NHL

Red-hot Rangers sink Isles again

So it is under a bevy of great opportunities gone unfulfilled that the Islanders find themselves buried, squirming now for the last breath of life in their plummeting season. To add insult to injury, they can look up only to find the ones tossing the last bits of indignity upon them are the Rangers.

As the two teams took their rivalry from one iconic venue in The Bronx to another, more conventional, venue in Manhattan, the end result remained the same. The Blueshirts backed up their 2-1 win outdoors at Yankee Stadium on Wednesday with a decisive 4-1 victory at the Garden on Friday, extending their suburban rivals’ losing streak to five games (0-4-1) and leaving them no option but to start doing the dubious math to see the grim chance left for another postseason appearance.

“It’s so magnified now, the wins we need and the points we need — it’s no secret,” said Islanders captain John Tavares, the league’s second-leading scorer held off the score sheet by the Rangers for the second consecutive game. “This loss, the outdoor game, the game before that, they’re all important games. We’ve had some opportunities going into third periods and being in games, and we haven’t gotten the job done.”

The Islanders (21-28-8) were undone with just over 12 minutes gone by in the third, with the game tied 1-1. That’s when defenseman Marc Staal made a great cross-ice pass to Derick Brassard, who beat Evgeni Nabokov over his glove to give the Rangers (30-23-3) a 2-1 lead.

“He seems to be more comfortable,” Rangers coach Alain Vigneault said of Staal, who also assisted on Brian Boyle’s opening score 3:29 into the first, equalized midway through the second when Kyle Okposo got his team-leading 24th of the season. “I’m hoping that it continues because he has been really solid back there for quite some time now.”

Before the game, before Brad Richards padded Brassard’s goal just 2:45 later and then Ryan McDonagh dumped one into the empty net to finish it off, Vigneault was adamant about how much Staal has meant to his team, especially how he handles himself off the ice.

“When he talks, he looks you in the eye,” the first-year Rangers coach said. “He’s thinking about the team all the time, and I’ve got a lot of time for players like that.”

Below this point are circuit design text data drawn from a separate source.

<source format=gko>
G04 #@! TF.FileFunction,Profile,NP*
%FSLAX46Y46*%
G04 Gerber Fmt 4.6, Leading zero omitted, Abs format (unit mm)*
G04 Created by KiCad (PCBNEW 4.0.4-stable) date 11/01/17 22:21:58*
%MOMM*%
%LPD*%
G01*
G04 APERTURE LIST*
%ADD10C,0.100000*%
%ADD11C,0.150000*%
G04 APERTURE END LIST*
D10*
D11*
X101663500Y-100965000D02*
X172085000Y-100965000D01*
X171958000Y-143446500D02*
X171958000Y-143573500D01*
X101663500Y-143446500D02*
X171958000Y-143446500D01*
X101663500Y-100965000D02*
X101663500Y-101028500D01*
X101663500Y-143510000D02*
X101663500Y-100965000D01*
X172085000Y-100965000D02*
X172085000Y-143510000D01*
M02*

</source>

Although Staal said, “It felt like a sauna in the first period” compared to the frigid Bronx temperatures the Rangers played through en route to their two-game Stadium Series sweep, the team continued its roll through all conditions, now 12-4-1 since Dec. 29 and solidly in second place in the Metropolitan Division.

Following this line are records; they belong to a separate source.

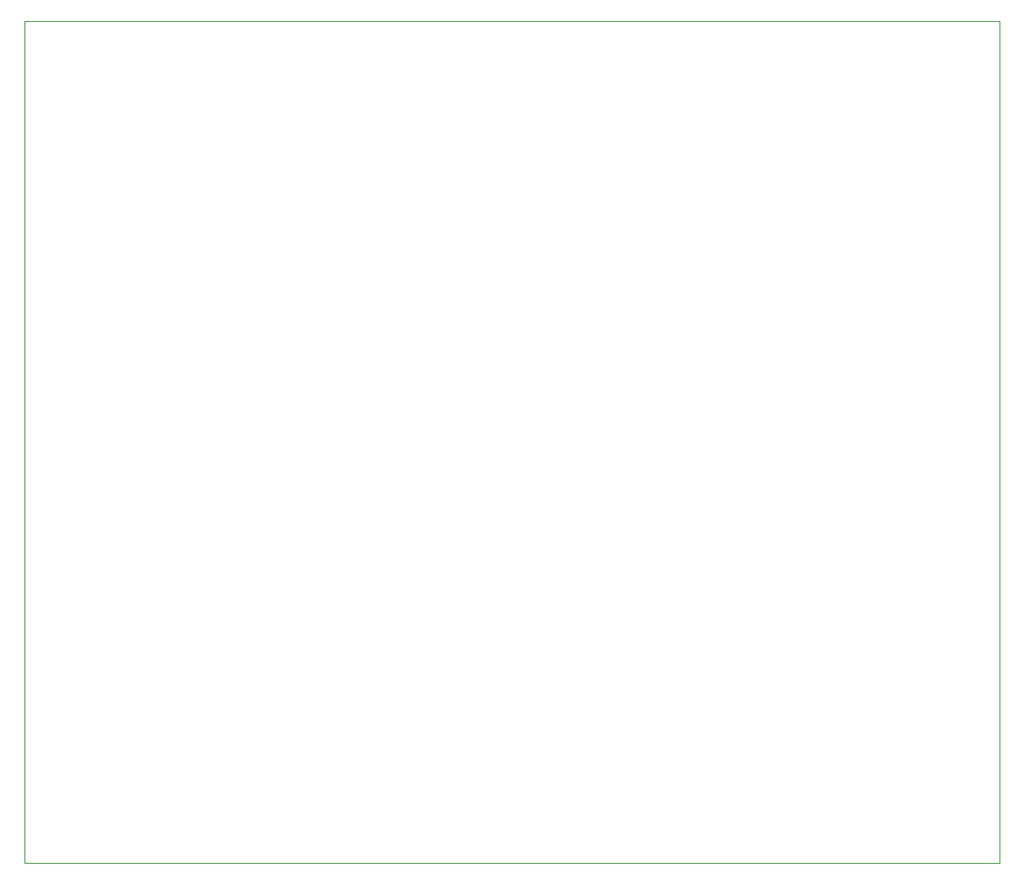
<source format=gm1>
G04 #@! TF.GenerationSoftware,KiCad,Pcbnew,(6.0.11)*
G04 #@! TF.CreationDate,2024-05-04T19:15:30+02:00*
G04 #@! TF.ProjectId,dolphindos3-kicad,646f6c70-6869-46e6-946f-73332d6b6963,2*
G04 #@! TF.SameCoordinates,Original*
G04 #@! TF.FileFunction,Profile,NP*
%FSLAX46Y46*%
G04 Gerber Fmt 4.6, Leading zero omitted, Abs format (unit mm)*
G04 Created by KiCad (PCBNEW (6.0.11)) date 2024-05-04 19:15:30*
%MOMM*%
%LPD*%
G01*
G04 APERTURE LIST*
G04 #@! TA.AperFunction,Profile*
%ADD10C,0.050000*%
G04 #@! TD*
G04 APERTURE END LIST*
D10*
X53441600Y-70954900D02*
X151231600Y-70954900D01*
X151231600Y-70954900D02*
X151231600Y-155409900D01*
X151231600Y-155409900D02*
X53441600Y-155409900D01*
X53441600Y-155409900D02*
X53441600Y-70954900D01*
M02*

</source>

The Islanders, on the other hand, remain in last, now nine points behind the Red Wings as the final wild-card holder, as Detroit holds three games in hand. Even with the influx of Lubomir Visnovsky, the failure of the power play was killer yet again, going 0-for-3 to make them 1-for-25 in their past six games.

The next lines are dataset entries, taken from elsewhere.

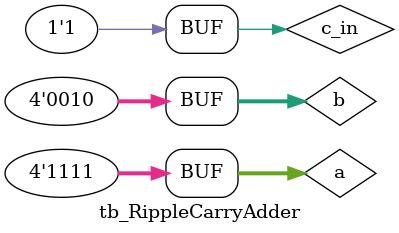
<source format=v>
`timescale 1ns/1ps
`include "RippleCarryAdder.v"
`include "FullAdder.v"
module tb_RippleCarryAdder;
   reg [3:0] a;
   reg [3:0] b; 
   reg c_in;
   wire [3:0] sum;
   wire c_out;

   
   RippleCarryAdder uut(.a(a), .b(b), .c_in(c_in), .sum(sum), .c_out(c_out));
   
   initial
   begin
      $dumpfile("tb_RippleCarryAdder.vcd");
      $dumpvars(0,tb_RippleCarryAdder); 

       a = 0;
       b = 0;
       c_in = 1;
       #10;

       a = 1;
       b = 1;
       c_in = 0;
       #10;

       a = 1;
       b = 0;
       c_in = 0;
       #10;

       a = 8;
       b = 0;
       c_in = 1;
       #10;

       a = 15;
       b = 0;
       c_in = 0;
       #10;

       a = 15;
       b = 1;
       c_in = 0;
       #10;

       a = 15;
       b = 2;
       c_in = 1;
       #10;

       $display("Test complete");
   end

endmodule
</source>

The Islanders did pepper Henrik Lundqvist with a flurry of shots, 39 in total, many of them terrific scoring chances only to be thwarted. None was more jaw-dropping than the split save he made on Josh Bailey midway through the first that kept the Rangers ahead, 1-0.

“We had a lot of Grade A opportunities and we have to put the puck in the net,” Okposo said. “That was a big game for us, and we have to convert our chances.”

After this one, those chances are surely close to all gone.